* Exercise objective
Your task is to gather the lines below that hold the string "into".

* Data records
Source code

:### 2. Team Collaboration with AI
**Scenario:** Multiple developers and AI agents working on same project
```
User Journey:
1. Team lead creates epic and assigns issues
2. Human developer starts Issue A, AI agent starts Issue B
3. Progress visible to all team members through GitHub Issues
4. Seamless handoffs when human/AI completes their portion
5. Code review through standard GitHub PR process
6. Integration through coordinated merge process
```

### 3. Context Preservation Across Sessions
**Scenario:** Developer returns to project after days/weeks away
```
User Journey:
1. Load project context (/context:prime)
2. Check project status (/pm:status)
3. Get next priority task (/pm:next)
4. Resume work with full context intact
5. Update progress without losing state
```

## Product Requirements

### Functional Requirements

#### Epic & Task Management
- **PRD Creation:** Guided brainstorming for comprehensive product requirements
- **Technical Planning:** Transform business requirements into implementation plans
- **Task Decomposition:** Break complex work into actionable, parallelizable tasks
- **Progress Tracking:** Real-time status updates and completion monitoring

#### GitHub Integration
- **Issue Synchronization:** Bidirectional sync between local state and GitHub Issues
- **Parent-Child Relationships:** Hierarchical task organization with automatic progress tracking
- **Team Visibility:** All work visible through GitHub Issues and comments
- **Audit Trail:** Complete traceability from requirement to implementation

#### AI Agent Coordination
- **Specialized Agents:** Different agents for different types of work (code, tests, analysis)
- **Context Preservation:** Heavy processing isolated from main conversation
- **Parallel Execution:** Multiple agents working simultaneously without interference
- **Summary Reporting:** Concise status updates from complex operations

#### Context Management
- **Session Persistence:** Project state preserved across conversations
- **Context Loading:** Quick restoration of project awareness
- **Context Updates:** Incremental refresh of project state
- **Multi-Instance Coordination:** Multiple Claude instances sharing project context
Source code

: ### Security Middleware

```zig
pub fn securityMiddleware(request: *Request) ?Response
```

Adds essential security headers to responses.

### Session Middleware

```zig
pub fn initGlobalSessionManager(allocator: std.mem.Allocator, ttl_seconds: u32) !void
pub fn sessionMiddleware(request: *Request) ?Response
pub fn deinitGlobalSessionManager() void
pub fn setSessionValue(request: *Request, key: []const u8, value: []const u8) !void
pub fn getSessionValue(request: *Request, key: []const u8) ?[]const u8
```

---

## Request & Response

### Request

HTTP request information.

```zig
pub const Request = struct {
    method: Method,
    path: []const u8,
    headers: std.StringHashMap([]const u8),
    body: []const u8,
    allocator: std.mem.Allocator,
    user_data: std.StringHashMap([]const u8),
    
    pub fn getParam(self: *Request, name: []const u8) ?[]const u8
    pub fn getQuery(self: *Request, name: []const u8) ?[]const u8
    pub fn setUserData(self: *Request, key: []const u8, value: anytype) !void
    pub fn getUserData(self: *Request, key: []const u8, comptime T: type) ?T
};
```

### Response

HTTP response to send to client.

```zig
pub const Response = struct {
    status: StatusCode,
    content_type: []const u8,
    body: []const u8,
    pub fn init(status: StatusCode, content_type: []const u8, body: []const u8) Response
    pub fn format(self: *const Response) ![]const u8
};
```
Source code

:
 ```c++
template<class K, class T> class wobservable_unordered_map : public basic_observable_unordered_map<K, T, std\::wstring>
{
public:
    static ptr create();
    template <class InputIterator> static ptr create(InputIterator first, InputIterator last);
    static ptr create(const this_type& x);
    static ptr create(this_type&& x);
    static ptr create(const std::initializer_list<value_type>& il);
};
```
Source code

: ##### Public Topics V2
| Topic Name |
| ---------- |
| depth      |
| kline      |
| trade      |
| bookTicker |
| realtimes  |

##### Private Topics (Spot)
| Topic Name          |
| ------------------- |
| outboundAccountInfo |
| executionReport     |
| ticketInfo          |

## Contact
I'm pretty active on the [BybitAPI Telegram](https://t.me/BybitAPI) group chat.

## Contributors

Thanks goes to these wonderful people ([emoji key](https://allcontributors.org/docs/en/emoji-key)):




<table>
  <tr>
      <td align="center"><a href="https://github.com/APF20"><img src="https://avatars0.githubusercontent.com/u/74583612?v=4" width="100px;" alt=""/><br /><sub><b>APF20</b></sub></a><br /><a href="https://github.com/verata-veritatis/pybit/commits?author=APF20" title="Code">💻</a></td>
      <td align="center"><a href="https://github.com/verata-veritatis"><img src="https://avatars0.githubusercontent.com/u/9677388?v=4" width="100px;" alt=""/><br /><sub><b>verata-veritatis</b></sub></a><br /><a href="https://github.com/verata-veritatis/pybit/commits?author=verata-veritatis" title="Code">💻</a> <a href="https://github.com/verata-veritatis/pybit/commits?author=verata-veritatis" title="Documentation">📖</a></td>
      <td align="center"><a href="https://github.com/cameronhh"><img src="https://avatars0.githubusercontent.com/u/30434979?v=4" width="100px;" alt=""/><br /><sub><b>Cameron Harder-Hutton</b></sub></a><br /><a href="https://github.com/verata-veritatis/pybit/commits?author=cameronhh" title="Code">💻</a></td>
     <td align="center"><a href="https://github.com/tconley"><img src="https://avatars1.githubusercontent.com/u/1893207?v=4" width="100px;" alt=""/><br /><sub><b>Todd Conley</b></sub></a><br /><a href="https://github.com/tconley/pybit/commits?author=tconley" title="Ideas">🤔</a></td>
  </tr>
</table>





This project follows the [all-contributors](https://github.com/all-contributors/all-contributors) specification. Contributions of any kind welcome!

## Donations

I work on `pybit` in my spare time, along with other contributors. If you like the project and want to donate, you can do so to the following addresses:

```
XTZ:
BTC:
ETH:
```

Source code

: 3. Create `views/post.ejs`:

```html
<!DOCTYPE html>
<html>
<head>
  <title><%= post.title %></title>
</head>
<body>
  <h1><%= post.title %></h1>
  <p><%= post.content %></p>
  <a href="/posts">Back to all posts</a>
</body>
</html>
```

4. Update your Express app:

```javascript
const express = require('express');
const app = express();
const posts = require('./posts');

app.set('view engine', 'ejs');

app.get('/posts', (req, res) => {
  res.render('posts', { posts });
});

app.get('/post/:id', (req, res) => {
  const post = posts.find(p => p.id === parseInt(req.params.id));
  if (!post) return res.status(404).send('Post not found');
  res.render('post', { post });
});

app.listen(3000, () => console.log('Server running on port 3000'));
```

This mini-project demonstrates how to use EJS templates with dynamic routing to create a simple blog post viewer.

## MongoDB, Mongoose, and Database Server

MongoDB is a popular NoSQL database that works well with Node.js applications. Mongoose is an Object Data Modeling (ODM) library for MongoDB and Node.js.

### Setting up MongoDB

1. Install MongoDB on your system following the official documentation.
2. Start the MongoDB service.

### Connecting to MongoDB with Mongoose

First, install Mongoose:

* Result for this exercise
- **Technical Planning:** Transform business requirements into implementation plans
- **Task Decomposition:** Break complex work into actionable, parallelizable tasks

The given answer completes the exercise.